TRANSPORT

by Ben Taylor

Limits to President Magufuli’s bankrolling of Air Tanzania?
A recent audit report by the Controller Auditor General for 2017/18 shows that Air Tanzania Limited (ATCL) has more than halved its losses over the period of three years since President Magufuli began efforts to revitalise the airline. The airline has domestic flight schedules to Bukoba, Dodoma, Kilimanjaro, Mtwara, Mbeya, Mwanza, Songea, Tabora and Zanzibar and six regional routes to the Comoros, Uganda, Burundi, Rwanda, Zimbabwe and Zambia. It currently has a fleet of eight planes, including six purchased under President Magufuli.

Speaking in January, President John Magufuli ruled out the possibility that the government will protect ATCL even if it makes losses as in the past.

Inaugurating the latest addition to the ATCL fleet, a second Airbus A220-300, the President told the ATCL management to ensure that the national flag carrier does not become a burden on tax payers. “I will not hesitate to transfer ownership of ATCL aircraft and other assets, let us say to Precision Air in case the ATCL management fails to ensure that the public airline maintains high level of efficiency,” he said.

Nevertheless, the President showed no signs of slowing down in its campaign to revamp the national flag carrier.

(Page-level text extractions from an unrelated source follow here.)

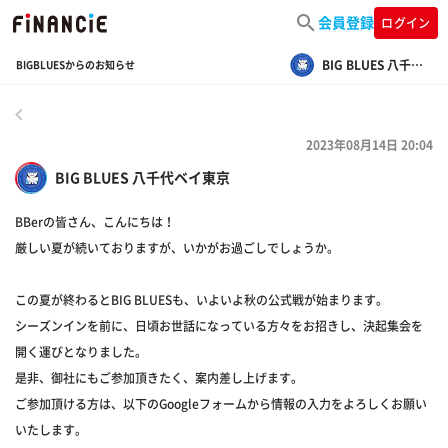
会員登録
ログイン
BIG BLUES 八千代ベイ東京
BIGBLUESからのお知らせ
戻る
2023年08月14日 20:04
BIG BLUES 八千代ベイ東京
BBerの皆さん、こんにちは！
厳しい夏が続いておりますが、いかがお過ごしでしょうか。
この夏が終わるとBIG BLUESも、いよいよ秋の公式戦が始まります。
シーズンインを前に、日頃お世話になっている方々をお招きし、決起集会を
開く運びとなりました。
是非、御社にもご参加頂きたく、案内差し上げます。
ご参加頂ける方は、以下のGoogleフォームから情報の入力をよろしくお願い
いたします。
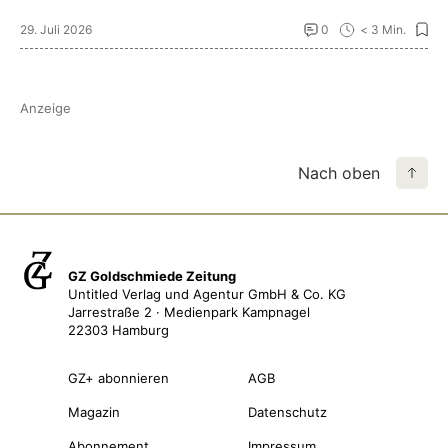
29. Juli 2026
0
< 3 Min.
Anzeige
Nach oben
GZ Goldschmiede Zeitung
Untitled Verlag und Agentur GmbH & Co. KG
Jarrestraße 2 · Medienpark Kampnagel
22303 Hamburg
GZ+ abonnieren
AGB
Magazin
Datenschutz
Abonnement
Impressum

He promised that the government will purchase two more aircraft, including another Dreamliner and another Airbus by next January. “In the next 10 years I want the country to have at least 100 aircraft,” he said, “in order for ATCL to compete with other foreign airlines on relatively equal footing.”

The ATCL Chief Executive Officer, Mr Ladislaus Matindi said at the same occasion that the ATCL-Five Year Plan which kicked off in 2017, was going on well.

In addition to the expanded fleet, he said the airline has recorded a number of achievements in the past three years. This includes an increase in the number of pilots from 10 to 50 with a plan to recruit 10 more by the end of this year and attaining a workforce of 380.

Under the Medium Plan for the next 20 years, ATCL has a vision to expand cargo services within the country and internationally with capacity to compete with international airlines flying to Far East, Europe and Americas. Canadian High Commissioner to Tanzania, Pamela O’Donnell said that the purchase of such modern aircrafts had signalled renewed cooperation between Canada and Tanzania that has lasted for decades since independence in 1961.

New routes
Air Tanzania launched new international routes to Lusaka in Zambia and Harare in Zimbabwe in February. Further, in April the airline announced that a new route to Johannesburg in South Africa was scheduled to begin operations in July 2019. “We will start advertising the route and reveal fares soon after we start selling tickets,” said the company managing director, Mr Ladislaus Matindi.

Mr Matindi added that preparations for flights outside the African continent – specifically to Mumbai in India and Guanzhou in China – had reached an advanced stage. “The Mumbai and Guangzhou flights will be inaugurated when negotiations with authorities in targeted countries to enable us to land are completed.”